**EXERCISE**
Check every line of the data for the word "values", and copy those that have it.

··········

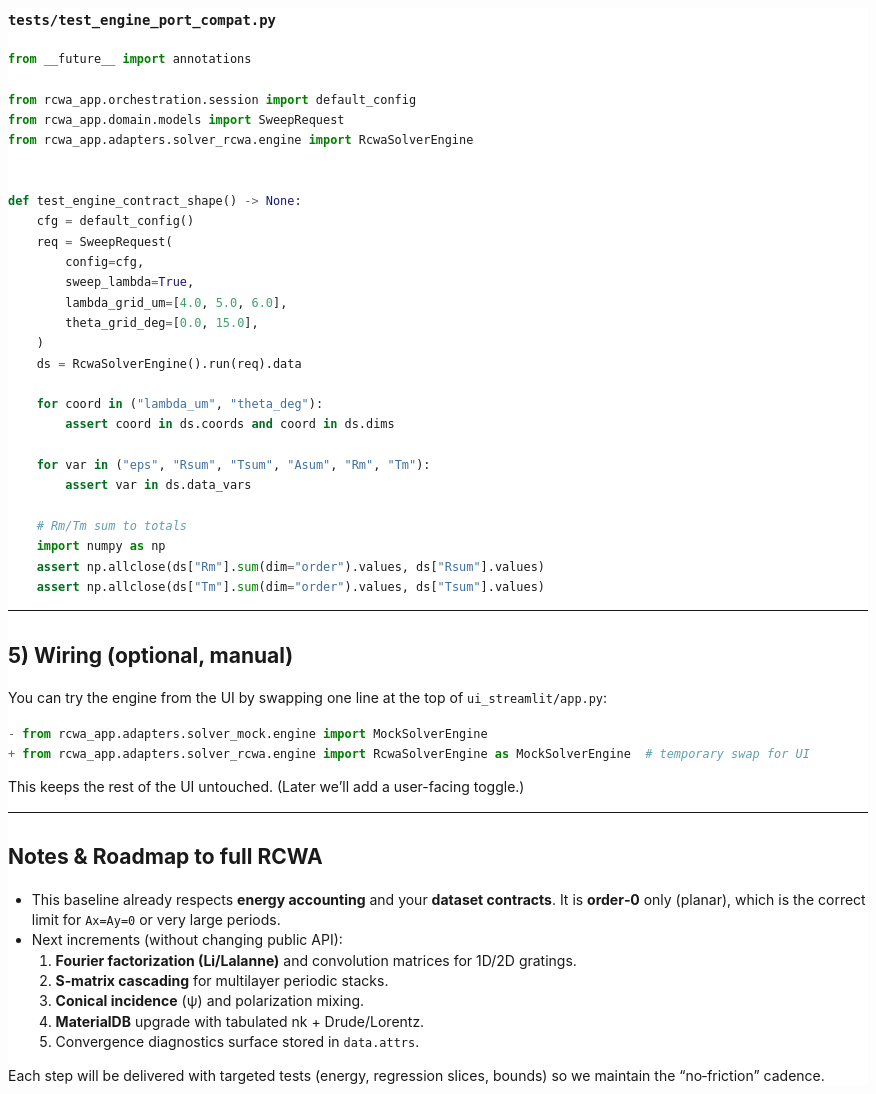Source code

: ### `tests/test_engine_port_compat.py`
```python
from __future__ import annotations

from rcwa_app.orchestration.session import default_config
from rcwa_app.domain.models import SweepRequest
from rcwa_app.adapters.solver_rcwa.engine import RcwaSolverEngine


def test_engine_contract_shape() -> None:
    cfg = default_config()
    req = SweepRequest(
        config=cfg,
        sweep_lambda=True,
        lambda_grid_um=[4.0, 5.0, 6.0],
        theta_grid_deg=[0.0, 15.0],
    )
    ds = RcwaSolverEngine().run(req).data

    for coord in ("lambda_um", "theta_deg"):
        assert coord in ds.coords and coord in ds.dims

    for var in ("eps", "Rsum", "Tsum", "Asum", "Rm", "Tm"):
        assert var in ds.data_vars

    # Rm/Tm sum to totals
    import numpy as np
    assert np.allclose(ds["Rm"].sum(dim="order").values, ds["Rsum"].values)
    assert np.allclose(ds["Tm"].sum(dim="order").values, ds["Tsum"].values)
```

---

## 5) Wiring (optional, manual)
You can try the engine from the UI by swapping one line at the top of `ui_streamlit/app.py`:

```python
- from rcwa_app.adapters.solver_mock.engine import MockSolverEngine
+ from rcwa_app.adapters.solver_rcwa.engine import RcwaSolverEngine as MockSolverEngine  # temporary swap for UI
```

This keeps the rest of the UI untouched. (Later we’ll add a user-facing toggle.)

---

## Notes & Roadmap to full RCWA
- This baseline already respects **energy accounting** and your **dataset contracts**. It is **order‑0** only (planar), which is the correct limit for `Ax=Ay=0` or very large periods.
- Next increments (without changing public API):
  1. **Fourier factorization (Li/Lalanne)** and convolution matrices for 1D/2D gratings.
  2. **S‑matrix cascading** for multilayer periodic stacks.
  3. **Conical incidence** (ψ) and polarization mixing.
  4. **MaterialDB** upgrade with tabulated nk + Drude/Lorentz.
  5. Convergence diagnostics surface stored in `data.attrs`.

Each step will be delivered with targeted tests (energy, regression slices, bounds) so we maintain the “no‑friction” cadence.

··········

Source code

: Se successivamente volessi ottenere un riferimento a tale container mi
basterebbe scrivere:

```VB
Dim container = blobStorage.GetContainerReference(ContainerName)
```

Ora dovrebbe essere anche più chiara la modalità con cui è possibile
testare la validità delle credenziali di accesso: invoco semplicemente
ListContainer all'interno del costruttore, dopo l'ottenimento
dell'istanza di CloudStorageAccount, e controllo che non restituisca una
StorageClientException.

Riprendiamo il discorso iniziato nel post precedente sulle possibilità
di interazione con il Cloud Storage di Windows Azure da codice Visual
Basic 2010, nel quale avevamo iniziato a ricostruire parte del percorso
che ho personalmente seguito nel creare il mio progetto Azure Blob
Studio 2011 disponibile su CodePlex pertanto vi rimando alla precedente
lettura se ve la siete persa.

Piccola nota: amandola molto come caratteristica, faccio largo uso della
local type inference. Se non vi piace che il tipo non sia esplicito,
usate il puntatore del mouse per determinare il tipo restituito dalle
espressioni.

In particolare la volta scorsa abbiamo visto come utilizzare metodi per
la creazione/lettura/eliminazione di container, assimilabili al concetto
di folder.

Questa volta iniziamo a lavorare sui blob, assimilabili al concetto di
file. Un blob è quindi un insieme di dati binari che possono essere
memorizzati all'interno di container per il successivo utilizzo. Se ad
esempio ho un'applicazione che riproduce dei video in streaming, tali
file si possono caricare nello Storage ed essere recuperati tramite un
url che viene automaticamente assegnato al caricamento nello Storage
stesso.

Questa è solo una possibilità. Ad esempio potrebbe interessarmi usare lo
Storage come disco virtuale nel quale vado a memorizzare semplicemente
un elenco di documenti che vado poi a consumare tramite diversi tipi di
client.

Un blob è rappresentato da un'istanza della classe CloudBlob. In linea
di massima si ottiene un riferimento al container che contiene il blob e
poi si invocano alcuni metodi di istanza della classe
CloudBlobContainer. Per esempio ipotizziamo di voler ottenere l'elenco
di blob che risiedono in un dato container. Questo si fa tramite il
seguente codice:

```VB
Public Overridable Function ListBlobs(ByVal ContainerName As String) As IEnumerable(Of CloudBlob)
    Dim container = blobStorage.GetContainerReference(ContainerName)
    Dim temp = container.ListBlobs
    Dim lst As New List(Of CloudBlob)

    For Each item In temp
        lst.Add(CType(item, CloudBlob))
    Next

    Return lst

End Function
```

··········

**EXPECTED OUTPUT**
    assert np.allclose(ds["Rm"].sum(dim="order").values, ds["Rsum"].values)
    assert np.allclose(ds["Tm"].sum(dim="order").values, ds["Tsum"].values)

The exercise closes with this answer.